Alors que la littérature s’est banalisée en faisant du livre un produit de consommation parmi d’autres, et que la spiritualité s’apparente de plus en plus à une recherche du développement personnel, Emmanuel Godo offre dans ce livre, une véritable plongée dans l’univers de ces passeurs d’absolus…
Réfractaires à toute servitude, mendiants du sublime, ces infatigables chercheurs de sens sont là en effet, pour rappeler à leurs contemporains qu’ils ont une âme et qu’ils ont été créés pour le vol fou qui conduit du temps à l’éternité.
Inconnus ou célèbres, chacun avec son tempérament, plus ou moins cabossés par la vie, ces vingt-cinq écrivains de toute époque allument des feux, ouvrent des brèches, soufflent sur le silence et
remettent nos vies dans le sens de la lumière au delà des ténèbres et du désespoir.
Si leur foi a des allures diverses et prend parfois des chemins de traverse, tous s’entendent néanmoins pour dire que celle-ci ne se limite pas à une religion : technique d’apaisement à l’usage des bien-portants (Jean Sullivan ), encore moins à une conviction rassurante ou à un sentimentalisme mièvre.
Cette foi qui m’étreint plus que je ne l’embrasse (Pierre Emmanuel) ne se berce pas d’illusion et n’a pas peur d’affronter le scandale du mal…ce mal au masque joyeux et effronté qui se caractérise par une répétitivité morne, par son horreur identique, nous dit Verlaine, lui dont toute la vie oscillera entre désir de rédemption et rechute sur fond de misère.
Mais c’est au plus profond de sa déréliction qu’il va trouver Dieu enseveli, ce Dieu incarné qui l’a précédé, comme bien d’autres, dans la nuit de Gethsemani.
La foi est donc un mélange de nuit et de lumière qui ne donne la joie que si elle est risquée dans une histoire vivante.
Le pire des dangers qui guette l’homme serait plutôt de s’enfoncer dans une quiétude marécageuse aux allures de sagesse, pour ne plus connaître l’intranquillité de l’espérance si chère à Bernanos.
Car c’est ce désenchantement, propre à nos contemporains, que l’écrivain dénonce comme étant le plus riche élixir du démon, son ambroisie, lui qui, selon l’abbé de Torcy dans le journal d’un curé de campagne, avoue : je suis la porte à jamais close, la route sans issue, le mensonge et la perdition.
Pascal quant à lui, rappelle que l’homme qui a perdu la conscience de Dieu est suspendu entre deux vides : un orgueil démesuré d’un côté, et un désespoir tout aussi déraisonnable de l’autre.
Et donc que
seul Jésus - étant notre frère en misère humaine et en grandeur divine - est le Dieu dont on peut s’approcher sans orgueil et sous lequel on peut s’abaisser sans désespoir.

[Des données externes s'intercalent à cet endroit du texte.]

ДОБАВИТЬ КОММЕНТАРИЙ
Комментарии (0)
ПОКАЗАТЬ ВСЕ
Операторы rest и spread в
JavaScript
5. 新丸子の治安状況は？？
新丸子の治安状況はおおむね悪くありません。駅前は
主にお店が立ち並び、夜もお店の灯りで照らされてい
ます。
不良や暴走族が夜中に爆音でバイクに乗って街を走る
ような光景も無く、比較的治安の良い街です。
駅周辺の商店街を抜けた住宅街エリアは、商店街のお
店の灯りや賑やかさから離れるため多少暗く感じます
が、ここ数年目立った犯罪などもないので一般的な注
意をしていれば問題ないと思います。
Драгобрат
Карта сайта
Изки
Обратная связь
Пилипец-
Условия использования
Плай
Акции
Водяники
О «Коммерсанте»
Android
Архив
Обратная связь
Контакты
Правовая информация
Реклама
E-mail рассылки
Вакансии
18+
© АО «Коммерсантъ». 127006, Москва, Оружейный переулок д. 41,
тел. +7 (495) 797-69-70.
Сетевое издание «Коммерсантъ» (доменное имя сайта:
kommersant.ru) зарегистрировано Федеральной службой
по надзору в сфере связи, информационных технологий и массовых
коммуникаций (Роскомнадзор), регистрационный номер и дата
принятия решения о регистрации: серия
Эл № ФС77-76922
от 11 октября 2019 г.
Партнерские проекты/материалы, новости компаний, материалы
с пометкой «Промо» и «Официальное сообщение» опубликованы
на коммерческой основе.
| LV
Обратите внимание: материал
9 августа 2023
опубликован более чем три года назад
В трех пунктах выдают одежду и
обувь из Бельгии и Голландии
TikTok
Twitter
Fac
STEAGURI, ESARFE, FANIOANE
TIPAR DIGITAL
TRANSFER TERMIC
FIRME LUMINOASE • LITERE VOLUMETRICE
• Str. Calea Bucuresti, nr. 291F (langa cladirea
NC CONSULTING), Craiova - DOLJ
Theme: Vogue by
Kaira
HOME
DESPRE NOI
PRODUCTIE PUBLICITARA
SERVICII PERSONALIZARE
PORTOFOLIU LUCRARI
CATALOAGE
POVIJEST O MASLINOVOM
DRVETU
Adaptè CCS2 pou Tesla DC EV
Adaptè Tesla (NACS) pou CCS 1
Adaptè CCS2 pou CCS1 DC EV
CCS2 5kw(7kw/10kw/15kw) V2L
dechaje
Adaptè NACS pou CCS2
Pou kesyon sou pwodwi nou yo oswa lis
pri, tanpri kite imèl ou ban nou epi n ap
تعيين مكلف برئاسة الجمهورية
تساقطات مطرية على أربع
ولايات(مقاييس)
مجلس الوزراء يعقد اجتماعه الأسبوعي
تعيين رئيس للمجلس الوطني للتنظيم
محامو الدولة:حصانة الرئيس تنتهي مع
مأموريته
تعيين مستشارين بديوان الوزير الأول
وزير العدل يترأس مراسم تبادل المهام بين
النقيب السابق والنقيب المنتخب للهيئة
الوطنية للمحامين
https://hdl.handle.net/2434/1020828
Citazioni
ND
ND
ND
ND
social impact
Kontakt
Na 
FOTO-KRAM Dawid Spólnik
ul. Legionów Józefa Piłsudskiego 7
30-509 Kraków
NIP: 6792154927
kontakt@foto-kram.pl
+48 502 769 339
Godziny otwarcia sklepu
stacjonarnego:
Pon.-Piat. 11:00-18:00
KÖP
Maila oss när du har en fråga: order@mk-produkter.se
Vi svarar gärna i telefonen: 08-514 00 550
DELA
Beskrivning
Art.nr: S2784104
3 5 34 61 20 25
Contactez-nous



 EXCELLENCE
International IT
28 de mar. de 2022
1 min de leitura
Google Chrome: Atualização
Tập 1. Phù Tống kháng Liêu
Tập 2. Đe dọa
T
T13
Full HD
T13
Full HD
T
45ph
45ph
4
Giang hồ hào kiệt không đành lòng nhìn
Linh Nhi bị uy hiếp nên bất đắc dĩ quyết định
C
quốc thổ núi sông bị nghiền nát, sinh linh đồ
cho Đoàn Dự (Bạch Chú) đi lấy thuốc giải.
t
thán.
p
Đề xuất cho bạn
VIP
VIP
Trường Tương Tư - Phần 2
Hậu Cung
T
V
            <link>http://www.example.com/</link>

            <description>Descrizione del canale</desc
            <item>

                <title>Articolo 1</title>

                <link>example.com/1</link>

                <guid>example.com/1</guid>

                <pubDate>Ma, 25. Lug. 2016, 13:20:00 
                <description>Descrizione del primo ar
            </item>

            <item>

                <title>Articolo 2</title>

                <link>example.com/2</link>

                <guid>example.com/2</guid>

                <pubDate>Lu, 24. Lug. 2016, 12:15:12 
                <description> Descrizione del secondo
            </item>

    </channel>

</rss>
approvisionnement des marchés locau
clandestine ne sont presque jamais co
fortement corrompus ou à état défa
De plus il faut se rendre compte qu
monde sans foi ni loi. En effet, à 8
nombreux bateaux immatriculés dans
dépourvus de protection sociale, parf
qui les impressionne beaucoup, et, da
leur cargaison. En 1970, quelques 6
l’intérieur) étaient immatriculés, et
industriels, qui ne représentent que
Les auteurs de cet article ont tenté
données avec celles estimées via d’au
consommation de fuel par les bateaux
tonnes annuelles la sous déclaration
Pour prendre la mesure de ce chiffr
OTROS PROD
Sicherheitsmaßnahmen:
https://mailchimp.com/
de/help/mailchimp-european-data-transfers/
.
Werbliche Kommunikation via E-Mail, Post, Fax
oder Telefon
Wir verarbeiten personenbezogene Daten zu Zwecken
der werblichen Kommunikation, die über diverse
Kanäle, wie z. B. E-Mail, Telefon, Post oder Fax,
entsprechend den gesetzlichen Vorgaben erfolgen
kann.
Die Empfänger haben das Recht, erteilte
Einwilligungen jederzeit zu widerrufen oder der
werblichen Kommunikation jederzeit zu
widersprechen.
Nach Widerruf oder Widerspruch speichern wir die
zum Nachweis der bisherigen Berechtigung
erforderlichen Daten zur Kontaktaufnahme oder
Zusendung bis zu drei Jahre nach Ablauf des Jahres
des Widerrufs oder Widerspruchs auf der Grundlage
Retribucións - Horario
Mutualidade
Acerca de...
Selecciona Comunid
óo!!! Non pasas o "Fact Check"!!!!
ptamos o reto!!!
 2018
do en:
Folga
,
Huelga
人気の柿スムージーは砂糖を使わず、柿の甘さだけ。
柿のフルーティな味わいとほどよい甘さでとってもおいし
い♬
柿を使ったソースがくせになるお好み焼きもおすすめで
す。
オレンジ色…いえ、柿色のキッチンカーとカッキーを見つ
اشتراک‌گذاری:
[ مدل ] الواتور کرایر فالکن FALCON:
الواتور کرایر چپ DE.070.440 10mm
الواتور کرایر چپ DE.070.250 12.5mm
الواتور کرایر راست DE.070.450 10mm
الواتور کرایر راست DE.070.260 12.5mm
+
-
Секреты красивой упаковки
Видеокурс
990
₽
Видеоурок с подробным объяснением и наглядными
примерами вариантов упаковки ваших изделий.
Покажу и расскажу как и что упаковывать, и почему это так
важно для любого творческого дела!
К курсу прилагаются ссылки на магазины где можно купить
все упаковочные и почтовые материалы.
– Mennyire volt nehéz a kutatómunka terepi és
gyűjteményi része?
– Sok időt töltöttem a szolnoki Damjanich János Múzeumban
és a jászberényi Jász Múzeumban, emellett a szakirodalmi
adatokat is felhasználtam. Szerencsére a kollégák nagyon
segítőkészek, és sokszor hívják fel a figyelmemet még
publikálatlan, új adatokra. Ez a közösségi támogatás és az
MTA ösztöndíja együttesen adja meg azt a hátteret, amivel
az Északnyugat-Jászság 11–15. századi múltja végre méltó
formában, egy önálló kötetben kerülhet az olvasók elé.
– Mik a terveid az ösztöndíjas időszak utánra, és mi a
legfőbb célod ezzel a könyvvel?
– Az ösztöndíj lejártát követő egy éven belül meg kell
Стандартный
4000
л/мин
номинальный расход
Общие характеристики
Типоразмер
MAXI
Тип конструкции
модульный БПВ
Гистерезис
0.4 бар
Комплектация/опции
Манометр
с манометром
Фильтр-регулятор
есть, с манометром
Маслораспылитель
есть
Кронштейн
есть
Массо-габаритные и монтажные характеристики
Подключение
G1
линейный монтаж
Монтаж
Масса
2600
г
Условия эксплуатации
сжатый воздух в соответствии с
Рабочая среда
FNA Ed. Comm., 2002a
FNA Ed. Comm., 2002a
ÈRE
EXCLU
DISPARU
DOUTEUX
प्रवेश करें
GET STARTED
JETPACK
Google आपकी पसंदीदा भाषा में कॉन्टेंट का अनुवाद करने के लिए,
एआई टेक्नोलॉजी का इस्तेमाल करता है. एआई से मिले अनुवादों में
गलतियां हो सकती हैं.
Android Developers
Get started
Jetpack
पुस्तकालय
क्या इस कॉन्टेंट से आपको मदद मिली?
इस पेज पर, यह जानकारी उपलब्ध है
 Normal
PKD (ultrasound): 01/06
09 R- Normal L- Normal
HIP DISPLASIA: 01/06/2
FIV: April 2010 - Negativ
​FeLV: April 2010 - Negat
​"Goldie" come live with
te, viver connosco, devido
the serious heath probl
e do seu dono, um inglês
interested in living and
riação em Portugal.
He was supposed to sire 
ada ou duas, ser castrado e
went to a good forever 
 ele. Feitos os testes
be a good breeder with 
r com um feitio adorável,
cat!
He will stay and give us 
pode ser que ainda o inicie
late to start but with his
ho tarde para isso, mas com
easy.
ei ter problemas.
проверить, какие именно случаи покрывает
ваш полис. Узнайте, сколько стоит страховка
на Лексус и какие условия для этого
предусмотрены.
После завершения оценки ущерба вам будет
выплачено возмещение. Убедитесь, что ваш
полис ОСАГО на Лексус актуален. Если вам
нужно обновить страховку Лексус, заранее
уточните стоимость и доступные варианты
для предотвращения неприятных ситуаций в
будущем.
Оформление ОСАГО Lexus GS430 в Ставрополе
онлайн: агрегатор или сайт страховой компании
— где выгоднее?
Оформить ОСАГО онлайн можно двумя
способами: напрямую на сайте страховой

De son coté, Soljenitsyne, s’il dénonce le mal omniprésent, reste convaincu que rien ne pourra brouiller définitivement l’image divine inscrite en l’homme…
Et cette marque indélébile, c’est l’amour : véritable boussole de notre liberté intérieure, richesse propre au christianisme, reconnaît St Exupery, qui parle par ailleurs de soif et du désir de retrouver cette source à travers les déserts de nos vies.
Si le désert est beau, c’est qu’il y a un puits quelque part,fait-il dire au Petit Prince.
La Divine Comédie parle aussi d’un itinéraire spirituel qu’il nous faut emprunter pour ne pas errer au gré de nos passions. Dante rappelle en effet que pour trouver la source de l’amour vrai en nous, il faut nous détacher du mal et purifier peu à peu notre désir - ce désir qui vient du manque inhérent à notre finitude et nous pousse donc inlassablement à la rencontre de ce manque. On croit le combler par des plaisirs vains et éphémères alors que nous sommes faits pour l’inexorable et éternel amour.
Or, comme nous avertit le philosophe Gustave Thibon, celui qui veut faire de la Terre un paradis en fait un enfer parce qu’il demande au temps d’accomplir les promesses d’éternité.